When I first wrote about Whistler’s etchings back in 2006, the resources available for viewing them on the web were quite limited.

The internet, bless its big ol’ silicon heart, is constantly serving up new resources, and among the best since my original article are the amazing high-resolution collections on the Metropolitan Museum of Art’s website.

They have an extensive and superb collection of Whistler’s etchings, and have made most of them available in high resolution.

The link I’m providing is just a search of the collection for the terms Whistler and etching. At the bottom of the page is navigation to subsequent pages and a selection of how many results to view per page.

When you click through to an individual image, click on “Fullscreen” under the image and then use the zoom controls at upper left, or even better the Download arrow a lower right, to view the high resolution images.

Bear in mind as you view the etchings that you are essentially seeing them magnified; Whistler’s originals are not large, perhaps 5×7 to 8×10″ (13×18 to 20x25cm) or similar for most of them.

For more information, see my previous post on Whistler’s etchings, in which I recommend some books, and also describe the etching process.

If you respond to the magic of the etched line as I do, I’ll give the selection of Whistler’s etchings on the Metropolitan Museum of Art’s website my Major Timesink Warning.
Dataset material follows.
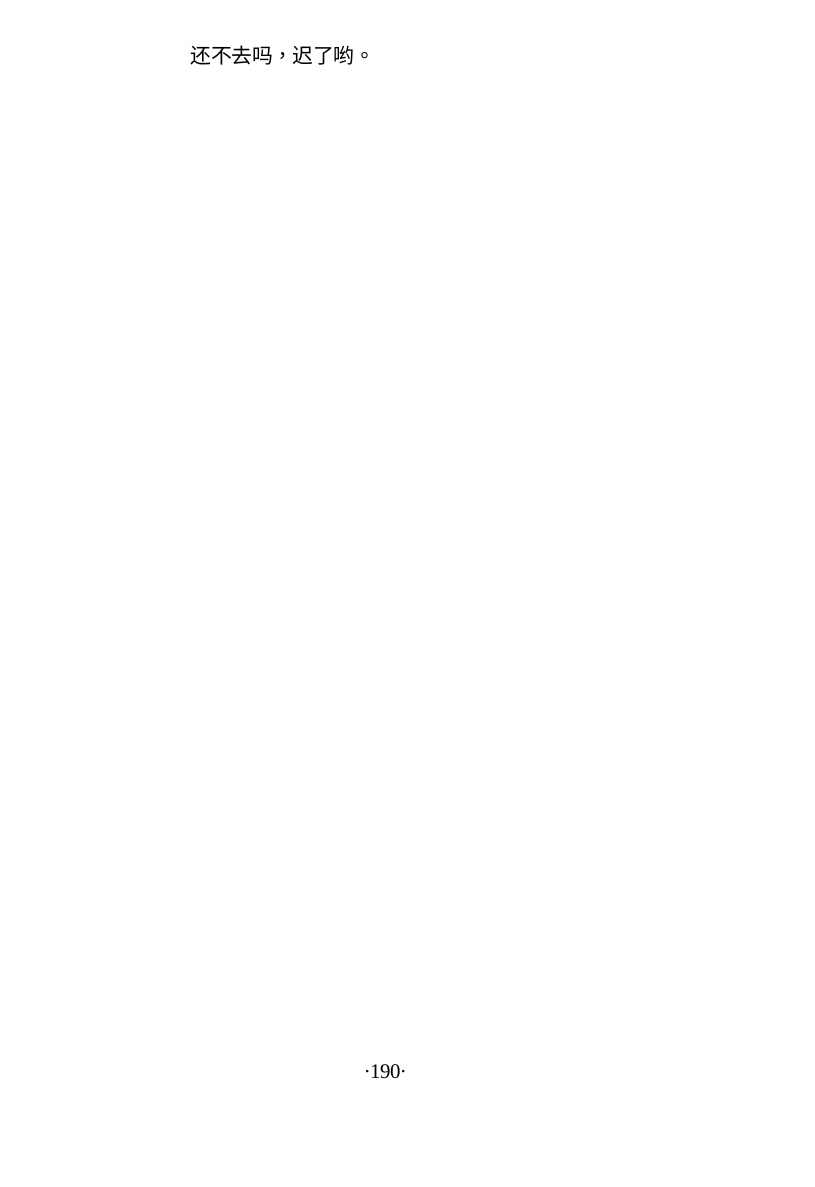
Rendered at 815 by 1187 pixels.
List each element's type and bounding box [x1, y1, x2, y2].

I could get lost there for hours, wandering through his beautifully drawn intimate views of London wharves and Venetian canals.

7 thoughts on “Whistler’s etchings (round 2)

  1. Joel

    I had the privilege of viewing a large collection of Whistler etchings at an exhibition at the University of Michigan in 2010 http://www.annarbor.com/entertainment/whistler-print-exhibit-opens-at-university-of-michigan-museum-of-art/#.UG24xY7FXys

    I was deeply impacted by the level of craftsmanship that went into each print. I was wrestling through some etchings of my own at the time, and found an unexpected sense of comfort in viewing first-hand the level of perfectionism that Whistler showed in the progression of his working proofs.

    Of all the prints I saw, the ones that impacted me the most were his drypoint portraits…. particularly the portrait of Annie Haden (to say I was transfixed would be an understatement)…

    http://www.wikipaintings.org/en/james-mcneill-whistler/annie-haden-1860#supersized-artistPaintings-246814

    Unfortunately no reproduction, print or screen, comes close to capturing the level of detail and life found in those eyes. There is something daring and magical about the drypoint process at this level. The draftsman has to nail it right off the bat or the soft response of the metal will be lost in the proofing process. The level to which Whistler harnessed the power of this technique blew my mind and it was one of those moments of reawakening where my heart knew I was viewing a true master of his craft.

    Ah yes, I remember…THIS is why I love art.

  2. Charley Parker Post author

    Thanks for your personal experience and insight, Joel. I agree that etchings reveal their subtleties in person, and I’ve had the pleasure of seeing some by both Rembrandt and Whistler, but in lieu of that, high resolution images like these, or good color reproductions in books, are as close as we can get.

  3. kathryn

    i use to do etchings in college and fell in love with the process. until i looked at these etchings i had forgotten that. i may have to revisit it as i am enamored with the quality of line you can achieve with etchings…altho Whistler was a genius at it!!

    the woman with the umbrella…omg…it just moves me…so incredibly beautiful!!

  4. Kellie Strøm

    Heare’s a post by Suzanne Fagence Cooper, looking for the site of Black Lion Wharf in London, one of the locations pictured above.

    Shttp://suzannefagencecooper.blogspot.co.uk/2011/12/whistlers-london-black-lion-wharf.html

  5. Nancy

    Last year the Berkeley Art Museum had a show of 40 of Whister’s etchings. I was the only arts journalist in the Bay Area to write about it; the museum was so ho-hum about this fantastic show which was a real shame.